Немецкую переписку отца я вела до самой его кончины (1913 г.).
Теперь расскажу о страшном его и матери, всех нас, горе, когда зимой 1904 – 1905 года сгорела часть коллекций музея (очевидно, та деревянная скульптура, которую и заказывали в Германии). Мне кажется, это было на Рождество, потому что отец был с нами во Фрейбурге. Телеграмма. Отец молча передает матери. Помню ее задохнувшийся, захлебнувшийся голос, без слов, кажется: “А-ах!” И отцовское – она тогда была уже очень больна – умиротворяющее, смиренное, бесконечно-разбитое: “Ничего. Даст Бог. Как-нибудь”. (Телеграмма, сгоряча, была: музей горит.) И его безмолвные слезы, от которых мы с Асей, никогда не видевшие его плачущим, в каком-то ужасе отвернулись.
Мать до последней секунды помнила музей и, умирая, последним голосом, из последних легких пожелала отцу счастливого завершения его (да и ее!) детища.

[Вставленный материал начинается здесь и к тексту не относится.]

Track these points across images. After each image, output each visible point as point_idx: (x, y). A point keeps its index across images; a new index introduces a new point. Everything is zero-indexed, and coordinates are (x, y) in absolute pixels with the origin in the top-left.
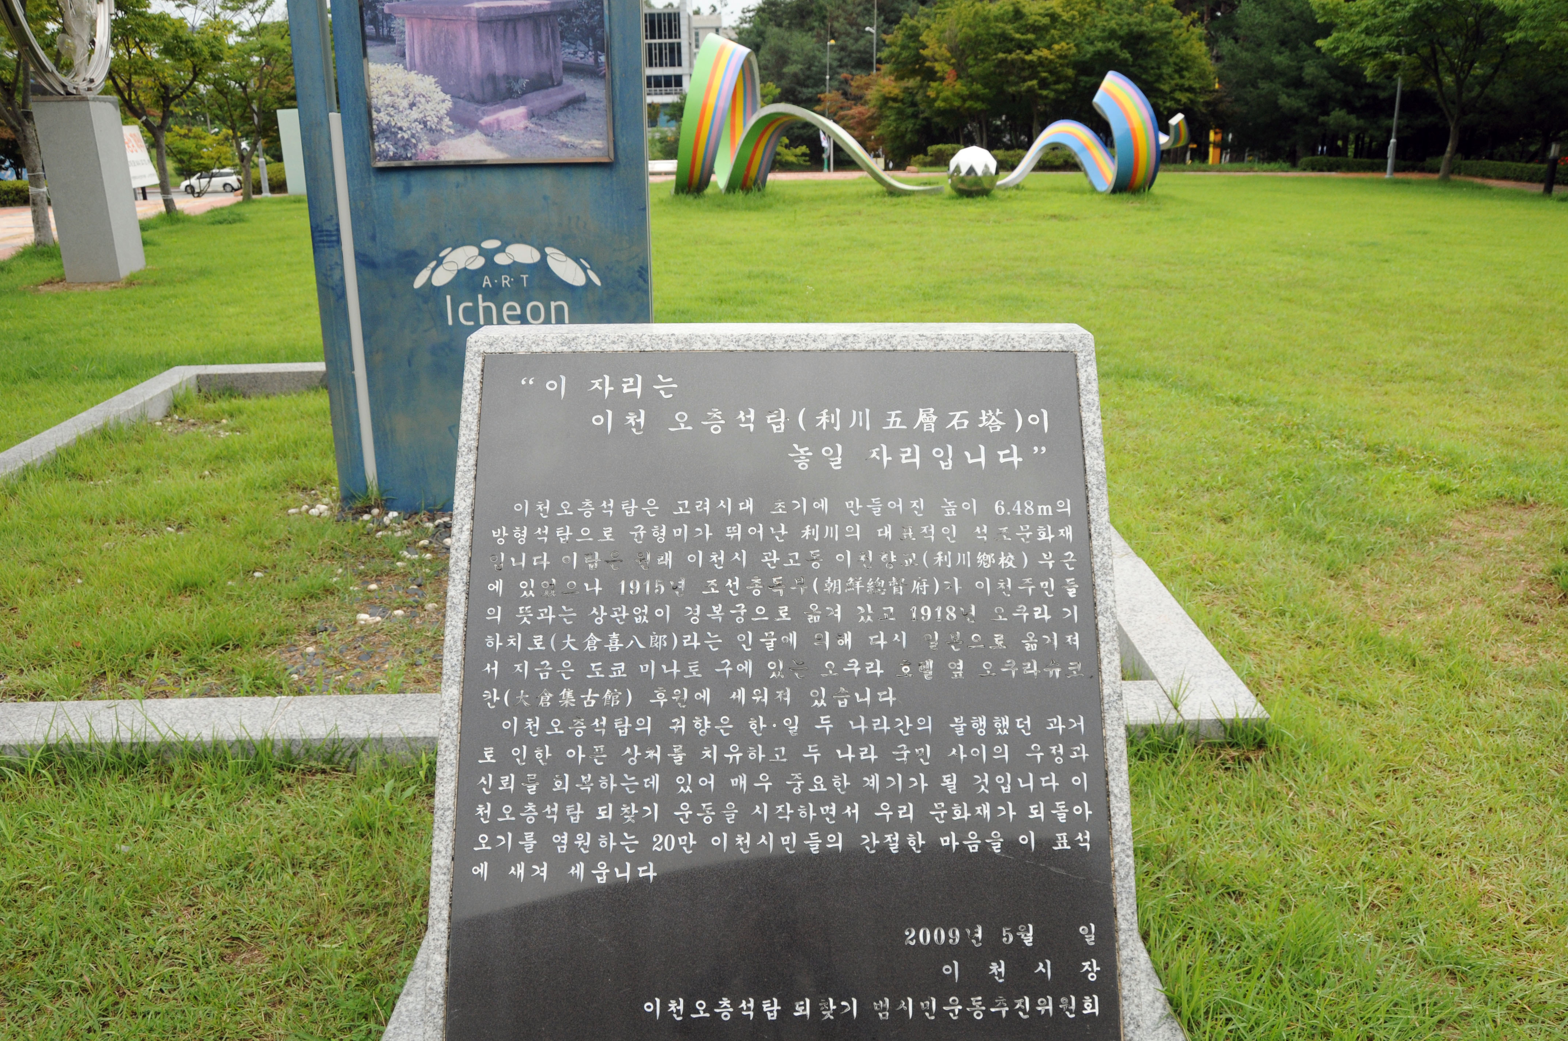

Думаю, что не одних нас, выросшими, видела она предсмертным оком.
Говоря о матери, не могу не упомянуть ее отца, моего деда, Александра Даниловича Мейна, еще до старушкиных тысяч, до клейновского плана, до всякой зримости и осязаемости, в отцовскую мечту – поверившего, его в ней, уже совсем больным, неустанно поддерживавшего и оставившего на музей часть своего состояния. Так что спокойно могу сказать, что по-настоящему заложен был музей в доме моего деда, А. Д. Мейна, в Неопалимовском переулке, на Москве-реке. Все они умерли, и я должна сказать.